Reproduce the line containing "European Court of Arbitration Moot" and every line after it through the end of the records. Include nothing else.

· · ·

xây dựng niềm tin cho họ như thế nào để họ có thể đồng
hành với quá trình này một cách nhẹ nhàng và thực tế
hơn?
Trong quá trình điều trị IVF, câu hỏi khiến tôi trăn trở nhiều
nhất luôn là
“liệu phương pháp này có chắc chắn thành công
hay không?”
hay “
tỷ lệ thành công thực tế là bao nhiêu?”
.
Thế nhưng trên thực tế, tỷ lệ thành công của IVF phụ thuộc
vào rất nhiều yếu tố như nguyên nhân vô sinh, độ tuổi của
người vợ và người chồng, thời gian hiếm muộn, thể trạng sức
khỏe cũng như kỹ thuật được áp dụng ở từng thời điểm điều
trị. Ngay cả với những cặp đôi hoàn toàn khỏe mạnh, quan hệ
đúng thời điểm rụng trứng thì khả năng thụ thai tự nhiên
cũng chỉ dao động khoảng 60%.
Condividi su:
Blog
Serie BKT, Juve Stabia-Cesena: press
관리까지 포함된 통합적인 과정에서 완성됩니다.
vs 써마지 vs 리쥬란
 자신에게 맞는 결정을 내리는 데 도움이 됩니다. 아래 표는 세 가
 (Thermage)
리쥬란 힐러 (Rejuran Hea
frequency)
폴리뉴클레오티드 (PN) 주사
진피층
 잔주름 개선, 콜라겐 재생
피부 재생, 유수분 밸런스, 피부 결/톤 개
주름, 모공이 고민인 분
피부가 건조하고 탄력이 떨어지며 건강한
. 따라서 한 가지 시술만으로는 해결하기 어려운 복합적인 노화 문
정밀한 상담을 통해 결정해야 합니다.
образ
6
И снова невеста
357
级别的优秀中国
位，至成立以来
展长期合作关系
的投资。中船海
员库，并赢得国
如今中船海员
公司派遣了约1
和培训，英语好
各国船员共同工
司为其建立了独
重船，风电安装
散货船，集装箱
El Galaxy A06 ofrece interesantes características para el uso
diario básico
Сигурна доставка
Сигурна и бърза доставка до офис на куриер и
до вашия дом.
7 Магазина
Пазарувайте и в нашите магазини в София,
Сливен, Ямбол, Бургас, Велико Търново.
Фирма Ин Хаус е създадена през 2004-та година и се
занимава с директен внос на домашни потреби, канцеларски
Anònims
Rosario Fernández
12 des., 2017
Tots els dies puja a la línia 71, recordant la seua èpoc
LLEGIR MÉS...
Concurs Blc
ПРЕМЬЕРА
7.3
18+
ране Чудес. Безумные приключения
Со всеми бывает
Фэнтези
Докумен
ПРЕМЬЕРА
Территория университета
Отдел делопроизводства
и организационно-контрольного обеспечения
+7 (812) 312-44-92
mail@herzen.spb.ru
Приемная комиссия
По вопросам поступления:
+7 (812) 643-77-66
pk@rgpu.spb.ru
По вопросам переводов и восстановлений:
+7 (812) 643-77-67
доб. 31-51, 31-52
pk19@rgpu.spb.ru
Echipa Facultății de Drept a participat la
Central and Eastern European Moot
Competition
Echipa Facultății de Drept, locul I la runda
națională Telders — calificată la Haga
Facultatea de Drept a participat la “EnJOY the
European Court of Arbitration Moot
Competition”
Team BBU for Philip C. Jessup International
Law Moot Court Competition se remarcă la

· · ·

§ **ANSWER SPACE**:
European Court of Arbitration Moot
Competition”
Team BBU for Philip C. Jessup International
Law Moot Court Competition se remarcă la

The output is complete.